But the more we worked with the children, and then especially when we moved to Haiti 18 months ago, I realized something…These children did not really have parents.

Out of the 34 children we started with, we still take care of 23 of them like a parent would.  Only 19 live with us, but there are 4 others that are too old to live at an orphanage, but we still help them with school, food, tutoring, and even a part-time job so that they can learn responsibility.  Only 11 of the children could go back to living with their parents, and even then only if we continue to help the children by helping their parents (we have given them jobs, paid for school, and done some other things just to make sure that the children are ok).  The point is, just because a child has parents who are still alive does not mean that they have people who either can or will take care of them.  Sometimes I feel like, to define the term “orphan,” you have to define the term “parent.”  In fact, of our children who still have parents in the picture, I have met almost all of them a total of 1 time, and that was on our moving day.  For the previous 2 years we were working with their children, we never saw them once!  We did not even know they existed.  To make things even crazier, the majority of the parents who came asked us for money, jobs, help starting a business, and many other things that proved again that they were not “true parents.”  How could they be?  Most of them had not seen their children in 3 years, and it was very evident.
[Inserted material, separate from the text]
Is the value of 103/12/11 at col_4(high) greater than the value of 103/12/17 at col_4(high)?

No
I will say at this time, I have no idea what it feels like to not be able to provide/take care of someone that I love.  I have no idea what it would be like to get to the point that I lost all hope and had to give my child to someone else just so they could be taken care of.  It is an awful thing to have to think about, and I have seen many parents here who would take care of their children if they could.  They truly love their children, but they do not have the opportunity to work, they have too many children for anyone to take care of, or they just do not know how to handle parenthood.  

This will always be one of our biggest challenges.
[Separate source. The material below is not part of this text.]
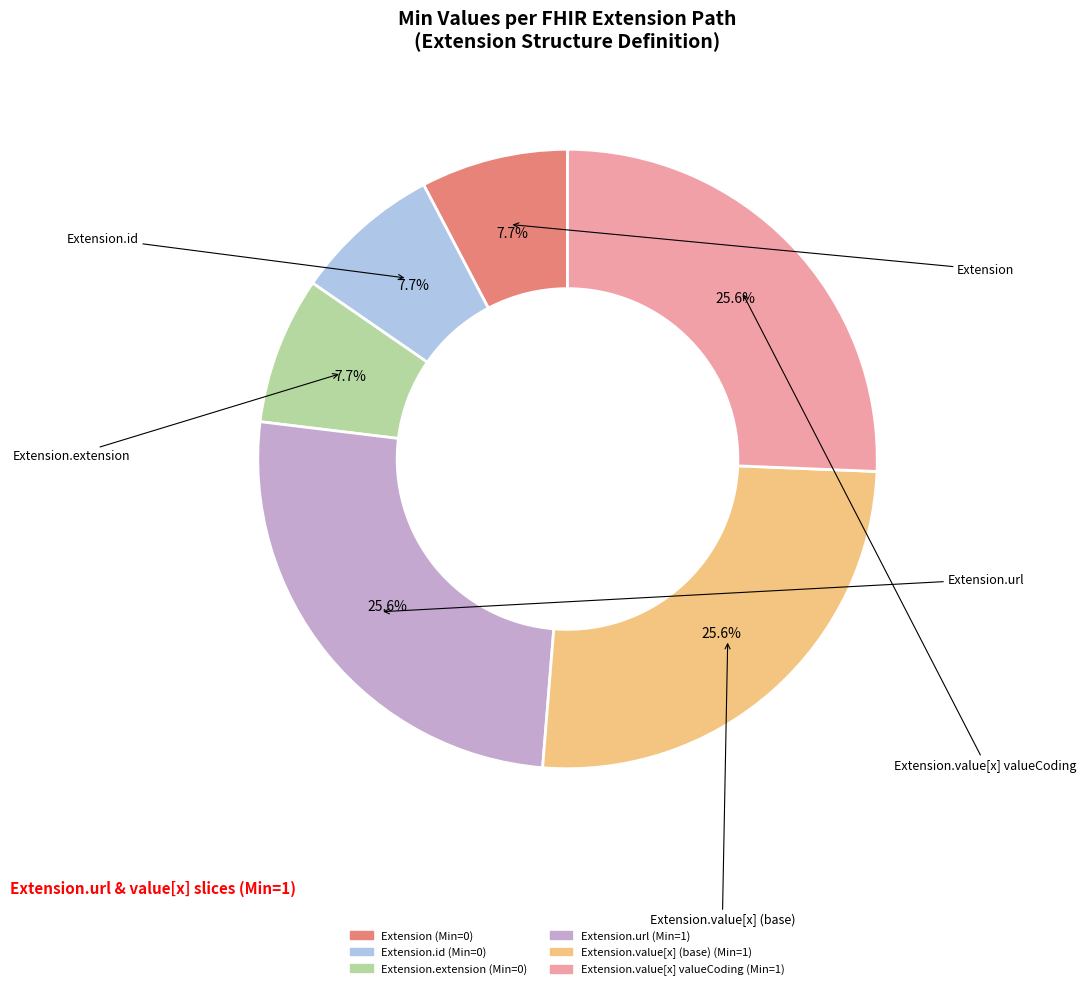

Count the number of slices in the pie.

6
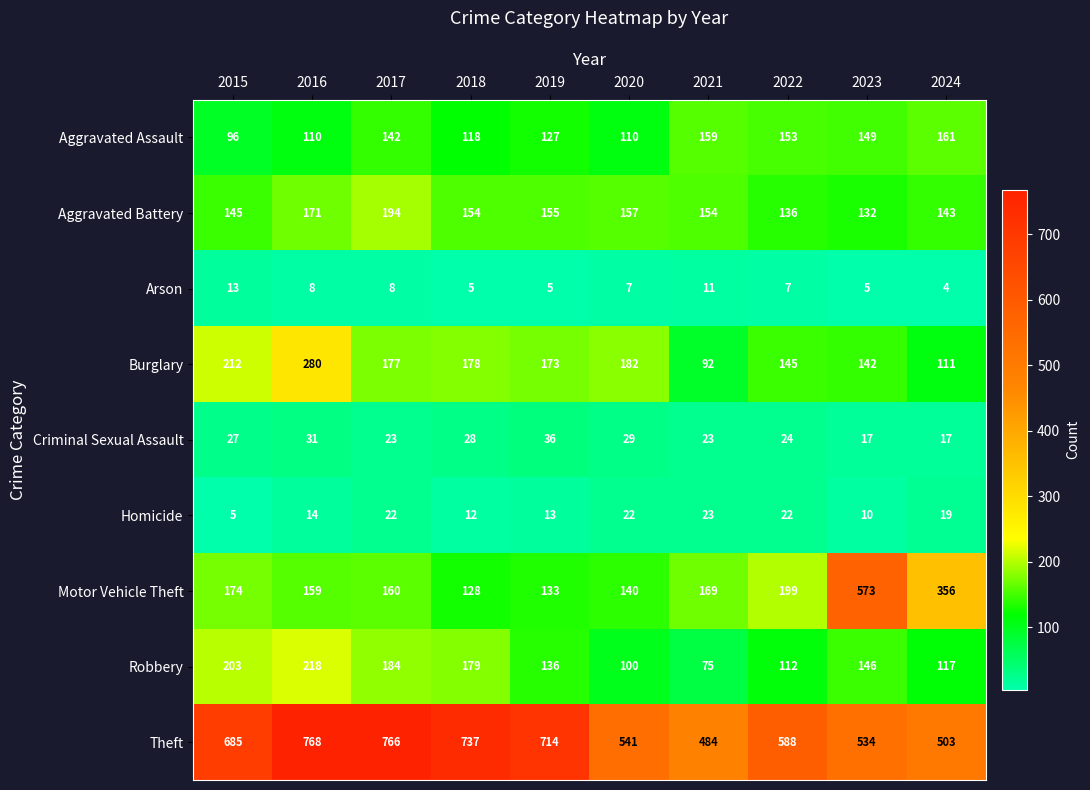

Read the Theft value at 2023, to the nearest 5.

535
How do you decide who comes to live in the orphanage and who needs to stay with family?  Just because a parent/relative of a child asks you to take their child with you does not mean it is what is best.  On the flip side of that, just because a child has parents does not mean it is best for them to stay with their parents, we have seen this firsthand.  I do know that each of the children who are living with us right now need to be living with us right now.  We have been with them for the past 3 years.  We know which ones have parents who care about them and can take care of them, and which ones do not.  The children who live with us, unfortunately, do not.  We have 2 children who are living with us right now who we thought we would put back with their family only to find out that their moms are both pregnant (and are not ready to provide for another child).  We have 2 boys here whose dad is an awful influence on them (we know that at least one of them has come to the orphanage after drinking before when he was 12 years old) and who would be floundering at home right now.  We have one girl whose Mom came to visit last weekend and actually said, “I only came here to get the money you promised to give me to start my business.”  (On a side note, we did not give her money nor did we promise to give her money in the past, this is a common practice for people here to try to get money from you).  We tried to get her to sit with her daughter and she refused, and we asked the daughter to sit with her mom and she said “no thanks.”  
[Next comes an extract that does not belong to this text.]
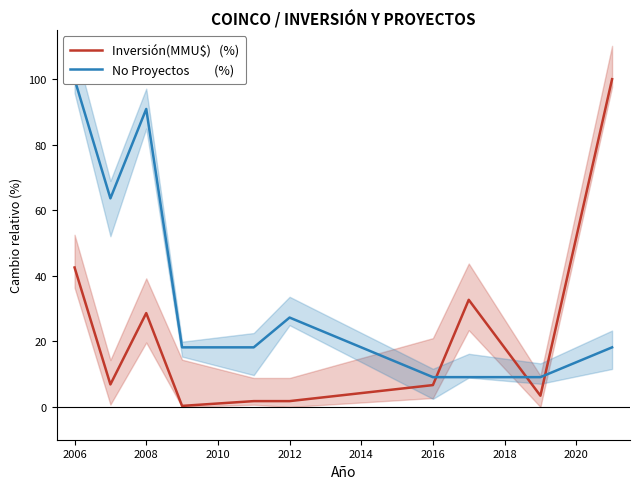

Reading right to left, what are all the values shown in this chart?

Inversión(MMU$)   (%): 100.0	3.4	32.7	6.7	1.8	1.8	0.3	28.6	6.9	42.5
No Proyectos         (%): 18.2	9.1	9.1	9.1	27.3	18.2	18.2	90.9	63.6	100.0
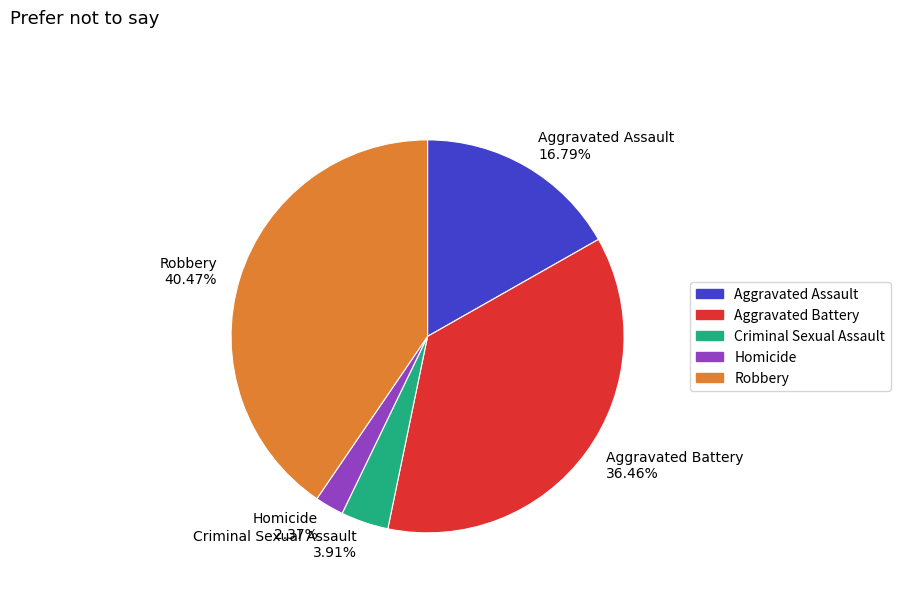

Which slice is the largest?

Robbery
The point is, I do not know how to practically and truly define the term “orphan.”  There are so many different ways you could look at the word and at the circumstances surrounding what has truly become an “orphan crisis” in our world today.  I do know that the children who are living with us need to be here.  I also know that there are many children around the world who are being exploited by “orphanage directors” who are there solely to make money off of children who may or may not have a better home right around the corner.  I think the only way to really do orphan ministry is to be willing to get your hands dirty.  It is more than just sending money to a place and hoping that the children receive it.  We have to be willing to step into a long-term commitment to change the face of orphan care around the world.  I would urge everyone to do 1 of 2 things:

  1. Find an organization (similar to All Things New) to support where you know that your support is truly helping children.  An organization who has a long-term plan as well as a desire to help the children who are with them currently.  An organization that you trust and that you know is doing whatever it can to extend the Kingdom of GOD by taking care of orphaned and abandoned children.
  2. Step into action for yourself.  Take a trip and be ready for GOD to change the course of your life.  Be open to the very real possibility that GOD wants you to be on the mission field.  Be ready to go wherever you are sending your support so that you can know for sure that you are helping children who need it.  

This is not a call to become a supporter of All Things New…This is a call to see that there is a true crisis world wide of children who may never know what it means to be cared for by a parent.  What is a true orphan?  A true orphan is a child who has no one to take care of them.  No child should ever have to be alone and no child should ever know what it feels like to be starving, homeless, and helpless.  But there are millions (possibly billions) of children who feel like this everyday.  If they do not have parents who can be there for them, they need people like you and me to be the body of Christ and to make sure that their needs (physical, emotional, intellectual, and spiritual) will always be met.  We are still learning about orphan care and how to do it effectively, but I promise you we will always seek after GOD and let Him lead us as we care for children here in Haiti.